Wednesday, September 28, 2005

Wheels keep on rolling

Popped up in a meeting the other day:


"We can start getting the balls in motion"

Nice piece of juggling that.

Friday, September 23, 2005

An Angel in the House

From http://www.crikey.com.au/articles/2005/09/23-1109-2689.html

"Take out all the politics and personal vitriol and you are left with a male, aged around his 40s, having suffered illness and who has been confronted by his own immortality..."

Yes, it's true, there are still some folk out there who think Mark Latham is an angel.

Unfortunate Incentive

A lady on ABC radio, who happened to have been at the ground the last time the Swans won the AFL grand final in the 30s, was commenting on how much this weekend means to her:

"it's like the carrot at the end of the donkey"

hee- haww.

Wednesday, September 21, 2005

Golden Oldies

Found a couple of LFs written down from pre-e days.

Caro (take a bow) explaining how it is that her friend's mother could make financial decisions on behalf of her own ailing parent:

She has power of eternity over her dad's affairs

Superman never had that.

*************
Cousin Kaz (of 'I've only tipped the iceberg' fame) on her tour of Italy:

We set off into Rome with avengance
That pick-pocket will wish he'd never messed with this tourist...

They were sights to be held
Sometimes historic monuments need a little lovin' too.
************

Em, you might be able to clarify the context of this one:

There I was in all my refinery, going to a wedding on the back of a truck
Hope she didn't get refined for not wearing a seatbelt.

Tuesday, September 20, 2005

famous funnies

For those slow times when the funnies posts are a little lean, here's somewhere to spend an hour or two in tears, disbelief and laughter.

http://www.dubyaspeak.com/

We can outcompete with anybody.

Laptop or lap & top?

I was down in Melbourne yesterday and noticed the following sign at the security checkpoint:

"Laptop computers must be removed from their cases and presented as two separate parts"
Unfortunately my screen doesn't detach that easily - or maybe it does? I wasn't willing to try it though.

Monday, September 12, 2005

Body or word contortionism?

■ Dataset excerpt
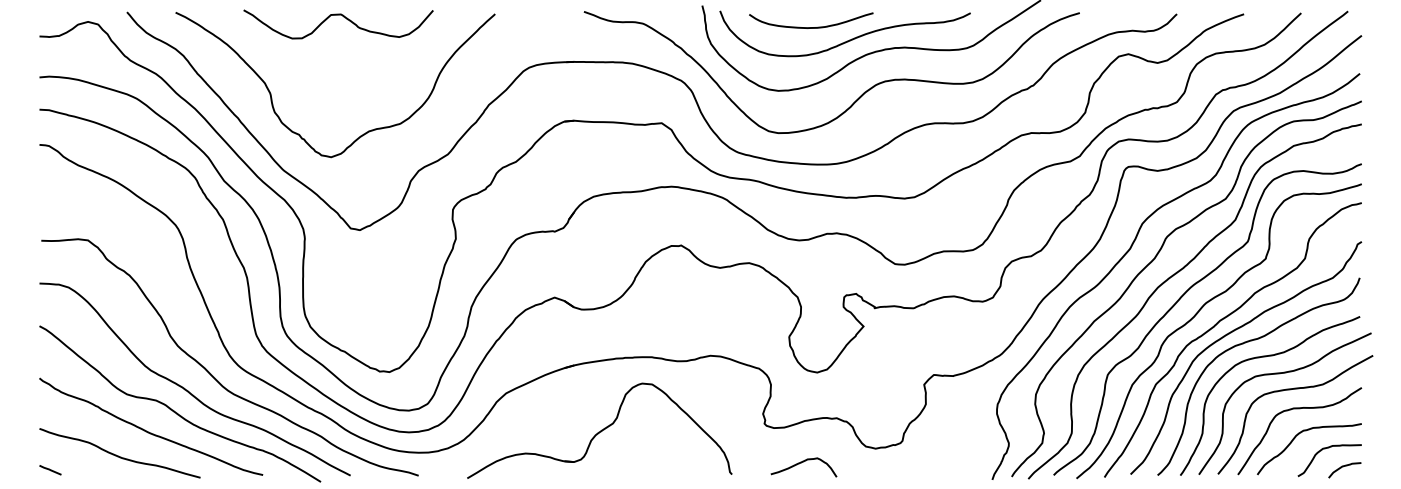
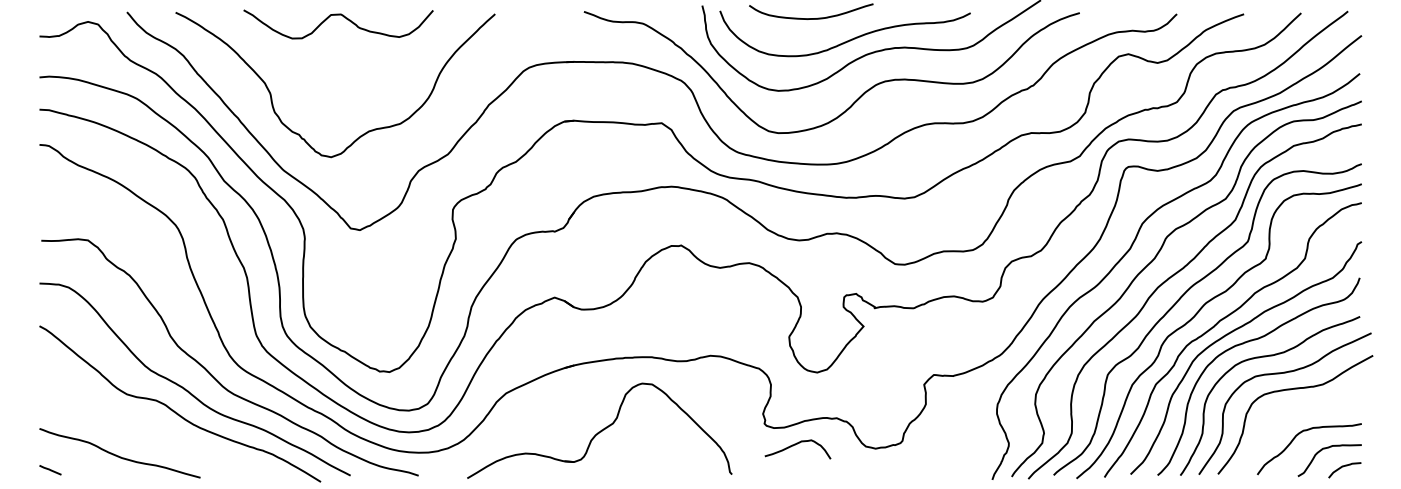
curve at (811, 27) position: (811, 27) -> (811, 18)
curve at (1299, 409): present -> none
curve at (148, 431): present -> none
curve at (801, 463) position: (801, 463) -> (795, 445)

■ Things to do
**a)** In which city did the blog's author see the sign about laptop computers?
**b)** Please print the stretch of the blog from "famous funnies" through "disbelief and laughter.".
The lines have no connection to the blog.

■ Answer set
**a)** Melbourne

**b)**
famous funnies

For those slow times when the funnies posts are a little lean, here's somewhere to spend an hour or two in tears, disbelief and laughter.